Aim:
Reproduce the listing below, changing each "Blu-ray disc" to "Blu-ray Disc" and leaving everything else as it is.

START

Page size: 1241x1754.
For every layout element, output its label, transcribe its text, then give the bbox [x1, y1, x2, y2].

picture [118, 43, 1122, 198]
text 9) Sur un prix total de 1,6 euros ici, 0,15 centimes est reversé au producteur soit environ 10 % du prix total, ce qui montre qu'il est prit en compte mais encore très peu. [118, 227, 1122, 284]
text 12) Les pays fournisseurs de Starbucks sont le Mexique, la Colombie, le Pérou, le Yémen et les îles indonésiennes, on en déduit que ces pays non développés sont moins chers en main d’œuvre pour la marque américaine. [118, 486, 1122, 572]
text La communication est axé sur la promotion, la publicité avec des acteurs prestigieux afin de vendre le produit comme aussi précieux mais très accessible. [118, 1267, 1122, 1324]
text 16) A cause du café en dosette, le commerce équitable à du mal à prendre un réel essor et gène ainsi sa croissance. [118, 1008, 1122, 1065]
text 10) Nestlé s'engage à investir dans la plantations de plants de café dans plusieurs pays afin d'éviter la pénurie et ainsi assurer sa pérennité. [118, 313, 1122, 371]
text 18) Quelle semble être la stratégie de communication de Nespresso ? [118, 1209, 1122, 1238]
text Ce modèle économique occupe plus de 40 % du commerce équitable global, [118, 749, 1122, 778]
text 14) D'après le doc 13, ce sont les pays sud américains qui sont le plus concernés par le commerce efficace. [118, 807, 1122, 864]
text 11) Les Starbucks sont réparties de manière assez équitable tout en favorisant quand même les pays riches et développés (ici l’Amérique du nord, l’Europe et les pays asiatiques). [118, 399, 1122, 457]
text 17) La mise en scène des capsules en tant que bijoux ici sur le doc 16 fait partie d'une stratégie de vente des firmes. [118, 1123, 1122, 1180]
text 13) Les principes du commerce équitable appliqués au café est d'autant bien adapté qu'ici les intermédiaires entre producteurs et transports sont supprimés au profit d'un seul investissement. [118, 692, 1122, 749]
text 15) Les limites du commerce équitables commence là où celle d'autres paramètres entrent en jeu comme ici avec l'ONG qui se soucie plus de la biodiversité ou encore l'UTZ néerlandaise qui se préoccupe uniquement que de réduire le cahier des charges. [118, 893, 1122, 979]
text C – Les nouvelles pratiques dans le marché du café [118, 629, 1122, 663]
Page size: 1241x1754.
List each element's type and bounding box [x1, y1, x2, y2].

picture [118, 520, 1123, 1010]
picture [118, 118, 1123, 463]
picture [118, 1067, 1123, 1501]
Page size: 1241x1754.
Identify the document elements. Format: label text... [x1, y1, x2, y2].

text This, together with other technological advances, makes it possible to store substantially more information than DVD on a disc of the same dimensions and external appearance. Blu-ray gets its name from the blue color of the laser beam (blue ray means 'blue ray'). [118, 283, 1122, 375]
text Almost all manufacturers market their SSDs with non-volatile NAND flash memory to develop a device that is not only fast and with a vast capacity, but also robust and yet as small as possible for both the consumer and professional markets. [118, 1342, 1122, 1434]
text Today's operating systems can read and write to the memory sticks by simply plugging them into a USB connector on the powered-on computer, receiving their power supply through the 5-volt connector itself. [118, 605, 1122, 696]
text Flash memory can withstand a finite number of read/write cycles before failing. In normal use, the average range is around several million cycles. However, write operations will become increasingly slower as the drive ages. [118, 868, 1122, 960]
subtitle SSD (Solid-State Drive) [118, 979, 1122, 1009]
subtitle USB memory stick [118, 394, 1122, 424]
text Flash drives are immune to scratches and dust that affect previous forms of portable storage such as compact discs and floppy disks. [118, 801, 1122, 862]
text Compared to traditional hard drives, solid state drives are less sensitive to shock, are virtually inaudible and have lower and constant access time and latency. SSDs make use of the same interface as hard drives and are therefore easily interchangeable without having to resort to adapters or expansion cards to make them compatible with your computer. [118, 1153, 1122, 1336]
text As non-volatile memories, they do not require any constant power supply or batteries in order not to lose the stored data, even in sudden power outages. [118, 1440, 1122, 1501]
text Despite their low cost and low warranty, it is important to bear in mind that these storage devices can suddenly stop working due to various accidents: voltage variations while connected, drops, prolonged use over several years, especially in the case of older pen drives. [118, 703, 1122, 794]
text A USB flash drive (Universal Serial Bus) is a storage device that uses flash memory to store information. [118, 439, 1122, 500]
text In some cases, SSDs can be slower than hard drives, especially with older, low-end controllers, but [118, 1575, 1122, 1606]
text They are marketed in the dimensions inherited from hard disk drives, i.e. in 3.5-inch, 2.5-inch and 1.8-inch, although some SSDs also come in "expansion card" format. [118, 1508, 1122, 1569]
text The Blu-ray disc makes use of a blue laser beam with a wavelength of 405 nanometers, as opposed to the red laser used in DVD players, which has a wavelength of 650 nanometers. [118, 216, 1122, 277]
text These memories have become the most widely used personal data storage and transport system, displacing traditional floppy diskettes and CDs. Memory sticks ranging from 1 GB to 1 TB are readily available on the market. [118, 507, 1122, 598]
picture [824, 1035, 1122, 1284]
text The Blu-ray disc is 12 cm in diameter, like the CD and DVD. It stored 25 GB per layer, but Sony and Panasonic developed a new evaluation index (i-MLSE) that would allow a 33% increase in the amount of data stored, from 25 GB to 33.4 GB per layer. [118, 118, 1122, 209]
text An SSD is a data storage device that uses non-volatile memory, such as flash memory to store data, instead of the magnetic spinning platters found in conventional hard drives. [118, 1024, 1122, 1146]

END

Solved exercise:
Page size: 1241x1754.
For every layout element, output its label, transcribe its text, then give the bbox [x1, y1, x2, y2].

picture [118, 43, 1122, 198]
text 9) Sur un prix total de 1,6 euros ici, 0,15 centimes est reversé au producteur soit environ 10 % du prix total, ce qui montre qu'il est prit en compte mais encore très peu. [118, 227, 1122, 284]
text 12) Les pays fournisseurs de Starbucks sont le Mexique, la Colombie, le Pérou, le Yémen et les îles indonésiennes, on en déduit que ces pays non développés sont moins chers en main d’œuvre pour la marque américaine. [118, 486, 1122, 572]
text La communication est axé sur la promotion, la publicité avec des acteurs prestigieux afin de vendre le produit comme aussi précieux mais très accessible. [118, 1267, 1122, 1324]
text 16) A cause du café en dosette, le commerce équitable à du mal à prendre un réel essor et gène ainsi sa croissance. [118, 1008, 1122, 1065]
text 10) Nestlé s'engage à investir dans la plantations de plants de café dans plusieurs pays afin d'éviter la pénurie et ainsi assurer sa pérennité. [118, 313, 1122, 371]
text 18) Quelle semble être la stratégie de communication de Nespresso ? [118, 1209, 1122, 1238]
text Ce modèle économique occupe plus de 40 % du commerce équitable global, [118, 749, 1122, 778]
text 14) D'après le doc 13, ce sont les pays sud américains qui sont le plus concernés par le commerce efficace. [118, 807, 1122, 864]
text 11) Les Starbucks sont réparties de manière assez équitable tout en favorisant quand même les pays riches et développés (ici l’Amérique du nord, l’Europe et les pays asiatiques). [118, 399, 1122, 457]
text 17) La mise en scène des capsules en tant que bijoux ici sur le doc 16 fait partie d'une stratégie de vente des firmes. [118, 1123, 1122, 1180]
text 13) Les principes du commerce équitable appliqués au café est d'autant bien adapté qu'ici les intermédiaires entre producteurs et transports sont supprimés au profit d'un seul investissement. [118, 692, 1122, 749]
text 15) Les limites du commerce équitables commence là où celle d'autres paramètres entrent en jeu comme ici avec l'ONG qui se soucie plus de la biodiversité ou encore l'UTZ néerlandaise qui se préoccupe uniquement que de réduire le cahier des charges. [118, 893, 1122, 979]
text C – Les nouvelles pratiques dans le marché du café [118, 629, 1122, 663]
Page size: 1241x1754.
List each element's type and bounding box [x1, y1, x2, y2].

picture [118, 520, 1123, 1010]
picture [118, 118, 1123, 463]
picture [118, 1067, 1123, 1501]
Page size: 1241x1754.
Identify the document elements. Format: label text... [x1, y1, x2, y2].

text This, together with other technological advances, makes it possible to store substantially more information than DVD on a disc of the same dimensions and external appearance. Blu-ray gets its name from the blue color of the laser beam (blue ray means 'blue ray'). [118, 283, 1122, 375]
text Almost all manufacturers market their SSDs with non-volatile NAND flash memory to develop a device that is not only fast and with a vast capacity, but also robust and yet as small as possible for both the consumer and professional markets. [118, 1342, 1122, 1434]
text Today's operating systems can read and write to the memory sticks by simply plugging them into a USB connector on the powered-on computer, receiving their power supply through the 5-volt connector itself. [118, 605, 1122, 696]
text Flash memory can withstand a finite number of read/write cycles before failing. In normal use, the average range is around several million cycles. However, write operations will become increasingly slower as the drive ages. [118, 868, 1122, 960]
subtitle SSD (Solid-State Drive) [118, 979, 1122, 1009]
subtitle USB memory stick [118, 394, 1122, 424]
text Flash drives are immune to scratches and dust that affect previous forms of portable storage such as compact discs and floppy disks. [118, 801, 1122, 862]
text Compared to traditional hard drives, solid state drives are less sensitive to shock, are virtually inaudible and have lower and constant access time and latency. SSDs make use of the same interface as hard drives and are therefore easily interchangeable without having to resort to adapters or expansion cards to make them compatible with your computer. [118, 1153, 1122, 1336]
text As non-volatile memories, they do not require any constant power supply or batteries in order not to lose the stored data, even in sudden power outages. [118, 1440, 1122, 1501]
text Despite their low cost and low warranty, it is important to bear in mind that these storage devices can suddenly stop working due to various accidents: voltage variations while connected, drops, prolonged use over several years, especially in the case of older pen drives. [118, 703, 1122, 794]
text A USB flash drive (Universal Serial Bus) is a storage device that uses flash memory to store information. [118, 439, 1122, 500]
text In some cases, SSDs can be slower than hard drives, especially with older, low-end controllers, but [118, 1575, 1122, 1606]
text They are marketed in the dimensions inherited from hard disk drives, i.e. in 3.5-inch, 2.5-inch and 1.8-inch, although some SSDs also come in "expansion card" format. [118, 1508, 1122, 1569]
text The Blu-ray Disc makes use of a blue laser beam with a wavelength of 405 nanometers, as opposed to the red laser used in DVD players, which has a wavelength of 650 nanometers. [118, 216, 1122, 277]
text These memories have become the most widely used personal data storage and transport system, displacing traditional floppy diskettes and CDs. Memory sticks ranging from 1 GB to 1 TB are readily available on the market. [118, 507, 1122, 598]
picture [824, 1035, 1122, 1284]
text The Blu-ray Disc is 12 cm in diameter, like the CD and DVD. It stored 25 GB per layer, but Sony and Panasonic developed a new evaluation index (i-MLSE) that would allow a 33% increase in the amount of data stored, from 25 GB to 33.4 GB per layer. [118, 118, 1122, 209]
text An SSD is a data storage device that uses non-volatile memory, such as flash memory to store data, instead of the magnetic spinning platters found in conventional hard drives. [118, 1024, 1122, 1146]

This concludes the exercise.